Graphic titled “Agent” showing a market overview of agentic (autonomous) solutions in finance and commerce. On the left, “Established players” include Mastercard (Shopping Muse – Conversational Commerce) and PayPal (Agentic Commerce; Cymbio – New Era of Agentic Commerce). On the right, “Challenger” includes Autonomous (Financial Agent), bitpanda.ai (AI Wealth Coach), arta ai (AI Sidekick for Investing), and Ryt Bank (AI-Powered Bank).

What shifts in retail banking when agents decide

Agents can make decisions themselves within predefined rules, limits, and approval thresholds. That’s the most powerful and most consequential stage.

It likely won’t arrive in one big leap, but step by step. Trust is built through use: first Navigator, then Co‑Pilot – and only then will people be ready to delegate decisions and execution. It starts with repetitive tasks and grows with positive experiences.

For customers, this mainly means routines run in the background. Less app‑opening, less micromanagement – more focus on outcomes. At the same time, risk management becomes proactive: anomalies are detected, prioritized, and escalated when needed before damage occurs. And because comparisons, follow‑ups, and switching processes can be triggered automatically, everyday negotiating power increases. The key requirement is transparency despite autonomy: instead of constant push notifications, there are short logs showing what happened – and why.

For retail banking, the implications are far‑reaching: when customers delegate decisions and execution to their AI agents, customer access shifts, from direct human interaction to an AI layer through which requests, decisions, and transactions increasingly flow. Banks therefore need to design for an agent channel: compatible actions, robust consent mechanisms, audit trails, and fraud and dispute processes.

That raises a strategic question: Is it advantageous for banks if the customer’s AI agent is provided by the bank itself, or if the bank primarily functions as a secure data‑and‑action provider for third‑party agents?

Conclusion: AI assistants will become the norm — the question is by whom

Of course, the evolution of AI assistants in personal financial management isn’t governed by laws of nature. Still, we expect the benefits to be large enough that this technology will prevail. It won’t happen overnight, but likely faster than the digital transformation of the financial industry we’ve experienced so far.

If AI shapes personal financial management, one question becomes central: who provides these AI assistants?



Matrix graphic with columns “Strengths” and “Weaknesses” and five rows: Banks, Fintechs, Tech platforms, AI platform providers, and DIY solutions.
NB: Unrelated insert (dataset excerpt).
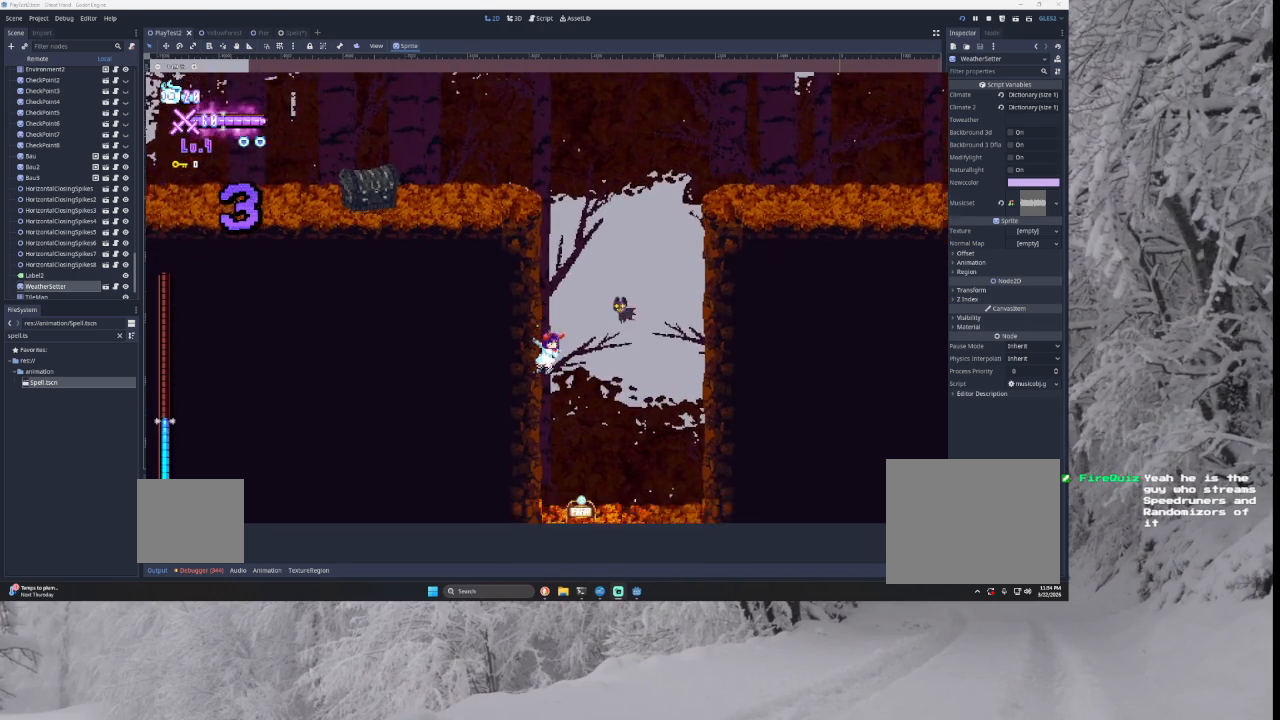
{"buttons": ["TRIANGLE"], "left_stick": "right", "right_stick": "center", "events": [[233, "TRIANGLE", "up"], [400, "TRIANGLE", "down"], [500, "left_stick", "right"]]}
Banks: strengths “customer access, trust, long data history”; weaknesses “regulatory requirements, speed of execution, distrust due to cross-selling.” Fintechs: strengths “UX focus, high speed”; weaknesses “trust/brand depth, dependence on data access, distrust due to cross-selling.” Tech platforms: strengths “reach, own ecosystems, AI capabilities”; weaknesses “trust in a financial context, regulatory friction.” AI platform providers: strengths “technology stack, speed of innovation”; weaknesses “trust/liability, regulatory embedding.” DIY solutions: strengths “immediately possible, high control”; weaknesses “effort (initial and ongoing), security, blind spots.”

Choosing the provider is potentially disruptive: if the assistant doesn’t come from the primary bank, an AI layer inserts itself between customer and institution. Relationship, context, and steerability weaken.

Once that distance grows, market dynamics change. Switching banks is still often painful for people; for agents it’s just another task. What customers avoid out of convenience today, an agent may automate tomorrow, including follow‑ups, optimizations, and price comparisons. Loyalty can be encoded as a rule. But consistently choosing the second‑best option usually comes with a cost, often worse terms or less performance.

Our message: don’t underestimate the speed of the market, and don’t overestimate your institution’s pace to adapt. To remain relevant in retail banking, banks should roll out Navigator and Co‑Pilot functions now and, in parallel, build the agent rails: actions, consent, audit, fraud, and disputes, so the bank remains compatible in the age of agents.